(Rendered images with source text)

↓

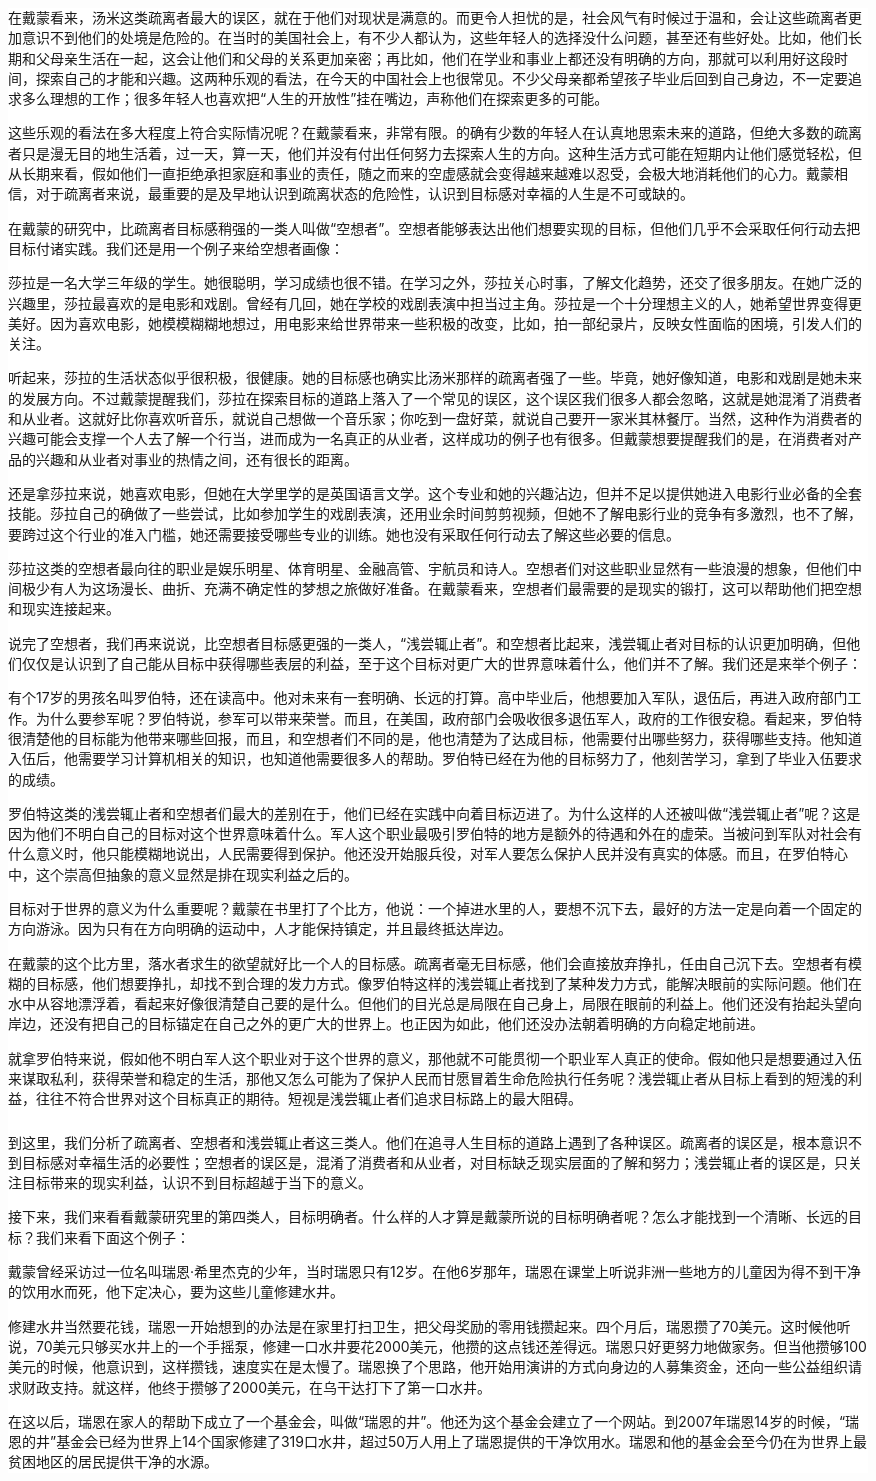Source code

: 在戴蒙看来，汤米这类疏离者最大的误区，就在于他们对现状是满意的。而更令人担忧的是，社会风气有时候过于温和，会让这些疏离者更加意识不到他们的处境是危险的。在当时的美国社会上，有不少人都认为，这些年轻人的选择没什么问题，甚至还有些好处。比如，他们长期和父母亲生活在一起，这会让他们和父母的关系更加亲密；再比如，他们在学业和事业上都还没有明确的方向，那就可以利用好这段时间，探索自己的才能和兴趣。这两种乐观的看法，在今天的中国社会上也很常见。不少父母亲都希望孩子毕业后回到自己身边，不一定要追求多么理想的工作；很多年轻人也喜欢把“人生的开放性”挂在嘴边，声称他们在探索更多的可能。

这些乐观的看法在多大程度上符合实际情况呢？在戴蒙看来，非常有限。的确有少数的年轻人在认真地思索未来的道路，但绝大多数的疏离者只是漫无目的地生活着，过一天，算一天，他们并没有付出任何努力去探索人生的方向。这种生活方式可能在短期内让他们感觉轻松，但从长期来看，假如他们一直拒绝承担家庭和事业的责任，随之而来的空虚感就会变得越来越难以忍受，会极大地消耗他们的心力。戴蒙相信，对于疏离者来说，最重要的是及早地认识到疏离状态的危险性，认识到目标感对幸福的人生是不可或缺的。

在戴蒙的研究中，比疏离者目标感稍强的一类人叫做“空想者”。空想者能够表达出他们想要实现的目标，但他们几乎不会采取任何行动去把目标付诸实践。我们还是用一个例子来给空想者画像：

莎拉是一名大学三年级的学生。她很聪明，学习成绩也很不错。在学习之外，莎拉关心时事，了解文化趋势，还交了很多朋友。在她广泛的兴趣里，莎拉最喜欢的是电影和戏剧。曾经有几回，她在学校的戏剧表演中担当过主角。莎拉是一个十分理想主义的人，她希望世界变得更美好。因为喜欢电影，她模模糊糊地想过，用电影来给世界带来一些积极的改变，比如，拍一部纪录片，反映女性面临的困境，引发人们的关注。

听起来，莎拉的生活状态似乎很积极，很健康。她的目标感也确实比汤米那样的疏离者强了一些。毕竟，她好像知道，电影和戏剧是她未来的发展方向。不过戴蒙提醒我们，莎拉在探索目标的道路上落入了一个常见的误区，这个误区我们很多人都会忽略，这就是她混淆了消费者和从业者。这就好比你喜欢听音乐，就说自己想做一个音乐家；你吃到一盘好菜，就说自己要开一家米其林餐厅。当然，这种作为消费者的兴趣可能会支撑一个人去了解一个行当，进而成为一名真正的从业者，这样成功的例子也有很多。但戴蒙想要提醒我们的是，在消费者对产品的兴趣和从业者对事业的热情之间，还有很长的距离。

还是拿莎拉来说，她喜欢电影，但她在大学里学的是英国语言文学。这个专业和她的兴趣沾边，但并不足以提供她进入电影行业必备的全套技能。莎拉自己的确做了一些尝试，比如参加学生的戏剧表演，还用业余时间剪剪视频，但她不了解电影行业的竞争有多激烈，也不了解，要跨过这个行业的准入门槛，她还需要接受哪些专业的训练。她也没有采取任何行动去了解这些必要的信息。

莎拉这类的空想者最向往的职业是娱乐明星、体育明星、金融高管、宇航员和诗人。空想者们对这些职业显然有一些浪漫的想象，但他们中间极少有人为这场漫长、曲折、充满不确定性的梦想之旅做好准备。在戴蒙看来，空想者们最需要的是现实的锻打，这可以帮助他们把空想和现实连接起来。

说完了空想者，我们再来说说，比空想者目标感更强的一类人，“浅尝辄止者”。和空想者比起来，浅尝辄止者对目标的认识更加明确，但他们仅仅是认识到了自己能从目标中获得哪些表层的利益，至于这个目标对更广大的世界意味着什么，他们并不了解。我们还是来举个例子：

有个17岁的男孩名叫罗伯特，还在读高中。他对未来有一套明确、长远的打算。高中毕业后，他想要加入军队，退伍后，再进入政府部门工作。为什么要参军呢？罗伯特说，参军可以带来荣誉。而且，在美国，政府部门会吸收很多退伍军人，政府的工作很安稳。看起来，罗伯特很清楚他的目标能为他带来哪些回报，而且，和空想者们不同的是，他也清楚为了达成目标，他需要付出哪些努力，获得哪些支持。他知道入伍后，他需要学习计算机相关的知识，也知道他需要很多人的帮助。罗伯特已经在为他的目标努力了，他刻苦学习，拿到了毕业入伍要求的成绩。

罗伯特这类的浅尝辄止者和空想者们最大的差别在于，他们已经在实践中向着目标迈进了。为什么这样的人还被叫做“浅尝辄止者”呢？这是因为他们不明白自己的目标对这个世界意味着什么。军人这个职业最吸引罗伯特的地方是额外的待遇和外在的虚荣。当被问到军队对社会有什么意义时，他只能模糊地说出，人民需要得到保护。他还没开始服兵役，对军人要怎么保护人民并没有真实的体感。而且，在罗伯特心中，这个崇高但抽象的意义显然是排在现实利益之后的。

目标对于世界的意义为什么重要呢？戴蒙在书里打了个比方，他说：一个掉进水里的人，要想不沉下去，最好的方法一定是向着一个固定的方向游泳。因为只有在方向明确的运动中，人才能保持镇定，并且最终抵达岸边。

在戴蒙的这个比方里，落水者求生的欲望就好比一个人的目标感。疏离者毫无目标感，他们会直接放弃挣扎，任由自己沉下去。空想者有模糊的目标感，他们想要挣扎，却找不到合理的发力方式。像罗伯特这样的浅尝辄止者找到了某种发力方式，能解决眼前的实际问题。他们在水中从容地漂浮着，看起来好像很清楚自己要的是什么。但他们的目光总是局限在自己身上，局限在眼前的利益上。他们还没有抬起头望向岸边，还没有把自己的目标锚定在自己之外的更广大的世界上。也正因为如此，他们还没办法朝着明确的方向稳定地前进。

就拿罗伯特来说，假如他不明白军人这个职业对于这个世界的意义，那他就不可能贯彻一个职业军人真正的使命。假如他只是想要通过入伍来谋取私利，获得荣誉和稳定的生活，那他又怎么可能为了保护人民而甘愿冒着生命危险执行任务呢？浅尝辄止者从目标上看到的短浅的利益，往往不符合世界对这个目标真正的期待。短视是浅尝辄止者们追求目标路上的最大阻碍。

###     



到这里，我们分析了疏离者、空想者和浅尝辄止者这三类人。他们在追寻人生目标的道路上遇到了各种误区。疏离者的误区是，根本意识不到目标感对幸福生活的必要性；空想者的误区是，混淆了消费者和从业者，对目标缺乏现实层面的了解和努力；浅尝辄止者的误区是，只关注目标带来的现实利益，认识不到目标超越于当下的意义。

接下来，我们来看看戴蒙研究里的第四类人，目标明确者。什么样的人才算是戴蒙所说的目标明确者呢？怎么才能找到一个清晰、长远的目标？我们来看下面这个例子：

戴蒙曾经采访过一位名叫瑞恩·希里杰克的少年，当时瑞恩只有12岁。在他6岁那年，瑞恩在课堂上听说非洲一些地方的儿童因为得不到干净的饮用水而死，他下定决心，要为这些儿童修建水井。

修建水井当然要花钱，瑞恩一开始想到的办法是在家里打扫卫生，把父母奖励的零用钱攒起来。四个月后，瑞恩攒了70美元。这时候他听说，70美元只够买水井上的一个手摇泵，修建一口水井要花2000美元，他攒的这点钱还差得远。瑞恩只好更努力地做家务。但当他攒够100美元的时候，他意识到，这样攒钱，速度实在是太慢了。瑞恩换了个思路，他开始用演讲的方式向身边的人募集资金，还向一些公益组织请求财政支持。就这样，他终于攒够了2000美元，在乌干达打下了第一口水井。

在这以后，瑞恩在家人的帮助下成立了一个基金会，叫做“瑞恩的井”。他还为这个基金会建立了一个网站。到2007年瑞恩14岁的时候，“瑞恩的井”基金会已经为世界上14个国家修建了319口水井，超过50万人用上了瑞恩提供的干净饮用水。瑞恩和他的基金会至今仍在为世界上最贫困地区的居民提供干净的水源。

↑

Please, from the entries above, set down exactly the lines from the one containing "有个17岁的男孩名叫罗伯特，" through the one containing "在戴蒙的这个比方里，落水者求", and only those.

§ **Written answer**:
有个17岁的男孩名叫罗伯特，还在读高中。他对未来有一套明确、长远的打算。高中毕业后，他想要加入军队，退伍后，再进入政府部门工作。为什么要参军呢？罗伯特说，参军可以带来荣誉。而且，在美国，政府部门会吸收很多退伍军人，政府的工作很安稳。看起来，罗伯特很清楚他的目标能为他带来哪些回报，而且，和空想者们不同的是，他也清楚为了达成目标，他需要付出哪些努力，获得哪些支持。他知道入伍后，他需要学习计算机相关的知识，也知道他需要很多人的帮助。罗伯特已经在为他的目标努力了，他刻苦学习，拿到了毕业入伍要求的成绩。

罗伯特这类的浅尝辄止者和空想者们最大的差别在于，他们已经在实践中向着目标迈进了。为什么这样的人还被叫做“浅尝辄止者”呢？这是因为他们不明白自己的目标对这个世界意味着什么。军人这个职业最吸引罗伯特的地方是额外的待遇和外在的虚荣。当被问到军队对社会有什么意义时，他只能模糊地说出，人民需要得到保护。他还没开始服兵役，对军人要怎么保护人民并没有真实的体感。而且，在罗伯特心中，这个崇高但抽象的意义显然是排在现实利益之后的。

目标对于世界的意义为什么重要呢？戴蒙在书里打了个比方，他说：一个掉进水里的人，要想不沉下去，最好的方法一定是向着一个固定的方向游泳。因为只有在方向明确的运动中，人才能保持镇定，并且最终抵达岸边。

在戴蒙的这个比方里，落水者求生的欲望就好比一个人的目标感。疏离者毫无目标感，他们会直接放弃挣扎，任由自己沉下去。空想者有模糊的目标感，他们想要挣扎，却找不到合理的发力方式。像罗伯特这样的浅尝辄止者找到了某种发力方式，能解决眼前的实际问题。他们在水中从容地漂浮着，看起来好像很清楚自己要的是什么。但他们的目光总是局限在自己身上，局限在眼前的利益上。他们还没有抬起头望向岸边，还没有把自己的目标锚定在自己之外的更广大的世界上。也正因为如此，他们还没办法朝着明确的方向稳定地前进。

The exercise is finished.